El presidente Gustavo Petro llegó este lunes al Teatro La Media Torta, en Bogotá, para reunirse con beneficiarios del programa Jóvenes en Paz, iniciativa creada por su gobierno para atender a jóvenes vinculados o en riesgo de ingresar a dinámicas de violencia y criminalidad. Durante el encuentro, el mandatario cuestionó la ejecución del programa y admitió que su administración no logró cumplir plenamente con los objetivos planteados.
Críticas a la gestión del programa
“Cuando pusimos este programa en el Ministerio de Igualdad los funcionarios que llegaron ahí la verdad no supieron qué hacer y enredaron el programa a tal punto que no llegamos ni a 100.000 ni a los territorios más violentos ni arrancó cuando debía”, afirmó Petro. El presidente también cuestionó la manera en que se manejaron algunos recursos y contratos alrededor de la estrategia. “Las entidades deben estar aquí y no para ponerse trabas, como sucedió al principio de este gobierno, a ver quién se hace el contrato más grande, y terminamos sepultando un dinero con un contratista que no supo llevar adelante el programa”, señaló.
Reconocimiento de incumplimientos
Petro reconoció abiertamente los incumplimientos del Gobierno frente a la iniciativa: “Lo digo de frente, este gobierno no cumplió al 100 % con Jóvenes en Paz”. El mandatario insistió en que el programa estaba dirigido a jóvenes “que están al borde o han caído en la violencia”, y aseguró que apenas ahora la estrategia estaría comenzando a despegar, pese a que su administración se encuentra en la recta final.

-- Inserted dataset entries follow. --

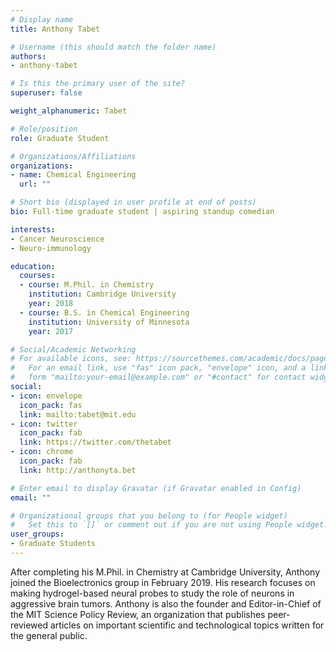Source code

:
 ```yaml
---
# Display name
title: Anthony Tabet

# Username (this should match the folder name)
authors:
- anthony-tabet

# Is this the primary user of the site?
superuser: false

weight_alphanumeric: Tabet

# Role/position
role: Graduate Student

# Organizations/Affiliations
organizations:
- name: Chemical Engineering
  url: ""

# Short bio (displayed in user profile at end of posts)
bio: Full-time graduate student | aspiring standup comedian

interests:
- Cancer Neuroscience
- Neuro-immunology

education:
  courses:
  - course: M.Phil. in Chemistry
    institution: Cambridge University
    year: 2018
  - course: B.S. in Chemical Engineering
    institution: University of Minnesota
    year: 2017

# Social/Academic Networking
# For available icons, see: https://sourcethemes.com/academic/docs/page-builder/#icons
#   For an email link, use "fas" icon pack, "envelope" icon, and a link in the
#   form "mailto:your-email@example.com" or "#contact" for contact widget.
social:
- icon: envelope
  icon_pack: fas
  link: mailto:tabet@mit.edu
- icon: twitter
  icon_pack: fab
  link: https://twitter.com/thetabet
- icon: chrome
  icon_pack: fab
  link: http://anthonyta.bet

# Enter email to display Gravatar (if Gravatar enabled in Config)
email: ""

# Organizational groups that you belong to (for People widget)
#   Set this to `[]` or comment out if you are not using People widget.
user_groups:
- Graduate Students
---
```


After completing his M.Phil. in Chemistry at Cambridge University, Anthony joined the Bioelectronics group in February 2019. His research focuses on making hydrogel-based neural probes to study the role of neurons in aggressive brain tumors. Anthony is also the founder and Editor-in-Chief of the MIT Science Policy Review, an organization that publishes peer-reviewed articles on important scientific and technological topics written for the general public.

Polémica por murales cerca de la casa de Uribe
Durante el evento, Petro también reaccionó a la controversia generada por una jornada de protesta y elaboración de murales realizada en inmediaciones de la residencia del expresidente Álvaro Uribe, en Llanogrande, Antioquia. La actividad fue promovida por organizaciones de víctimas y por el representante electo Hernán Muriel, quienes buscaban hacer un acto simbólico relacionado con los llamados “falsos positivos” y las conclusiones de la Jurisdicción Especial para la Paz (JEP) sobre ejecuciones extrajudiciales.
Tras conocerse imágenes de la jornada, Uribe manifestó su inconformidad y aseguró que la presencia de manifestantes cerca de su vivienda afectaba la tranquilidad de su familia. Además, el exmandatario afirmó que no permitiría intimidaciones. Frente a la polémica, Petro aseguró: “Hoy se demanda en las redes porque unos jóvenes fueron a pintar unos murales de colores cerca de la casa de Uribe en Llanogrande. No, no me gusta que molesten a la familia de Uribe, puede vivir tranquila. Pero un mural pintado por la juventud no es una amenaza”.